Activity » Determine how many lines in the records hold the word "update". Return the number alone.

Records »
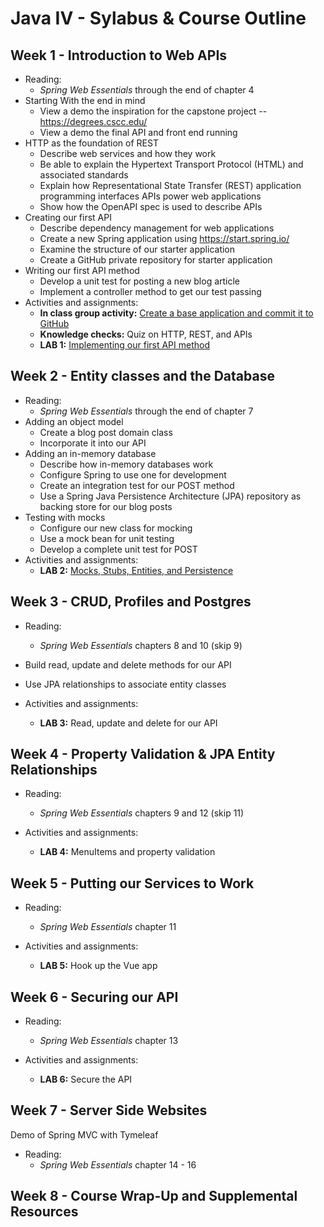 # Java IV - Sylabus & Course Outline

## Week 1 - Introduction to Web APIs

* Reading:
    * _Spring Web Essentials_ through the end of chapter 4
* Starting With the end in mind
    * View a demo the inspiration for the capstone project -- https://degrees.cscc.edu/
    * View a demo the final API and front end running
* HTTP as the foundation of REST
    * Describe web services and how they work
    * Be able to explain the Hypertext Transport Protocol (HTML) and associated standards
    * Explain how Representational State Transfer (REST) application programming interfaces APIs power web applications
    * Show how the OpenAPI spec is used to describe APIs
* Creating our first API
    * Describe dependency management for web applications
    * Create a new Spring application using https://start.spring.io/
    * Examine the structure of our starter application
    * Create a GitHub private repository for starter application
* Writing our first API method
    * Develop a unit test for posting a new blog article
    * Implement a controller method to get our test passing
* Activities and assignments:
    * __In class group activity:__ [Create a base application and commit it to GitHub](./lab-0/README.md)
    * __Knowledge checks:__ Quiz on HTTP, REST, and APIs
    * __LAB 1:__ [Implementing our first API method](./lab-1/README.md)


## Week 2 - Entity classes and the Database

* Reading:
    * _Spring Web Essentials_ through the end of chapter 7
* Adding an object model
    * Create a blog post domain class
    * Incorporate it into our API
* Adding an in-memory database
    * Describe how in-memory databases work
    * Configure Spring to use one for development
    * Create an integration test for our POST method
    * Use a Spring Java Persistence Architecture (JPA) repository as backing store for our blog posts
* Testing with mocks
    * Configure our new class for mocking
    * Use a mock bean for unit testing
    * Develop a complete unit test for POST
* Activities and assignments:
    * __LAB 2:__ [Mocks, Stubs, Entities, and Persistence](./lab-2/README.md)

## Week 3 - CRUD, Profiles and Postgres

* Reading:
    * _Spring Web Essentials_ chapters 8 and 10 (skip 9)

* Build read, update and delete methods for our API
* Use JPA relationships to associate entity classes
* Activities and assignments:
    * __LAB 3:__ Read, update and delete for our API


## Week 4 - Property Validation & JPA Entity Relationships

* Reading:
    * _Spring Web Essentials_ chapters 9 and 12 (skip 11)

* Activities and assignments:
    * __LAB 4:__ MenuItems and property validation


## Week 5 - Putting our Services to Work

* Reading:
    * _Spring Web Essentials_ chapter 11

* Activities and assignments:
    * __LAB 5:__ Hook up the Vue app

## Week 6 - Securing our API

* Reading:
    * _Spring Web Essentials_ chapter 13

* Activities and assignments:
    * __LAB 6:__ Secure the API

## Week 7 - Server Side Websites

Demo of Spring MVC with Tymeleaf

* Reading:
    * _Spring Web Essentials_ chapter 14 - 16


## Week 8 - Course Wrap-Up and Supplemental Resources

Task solution » 2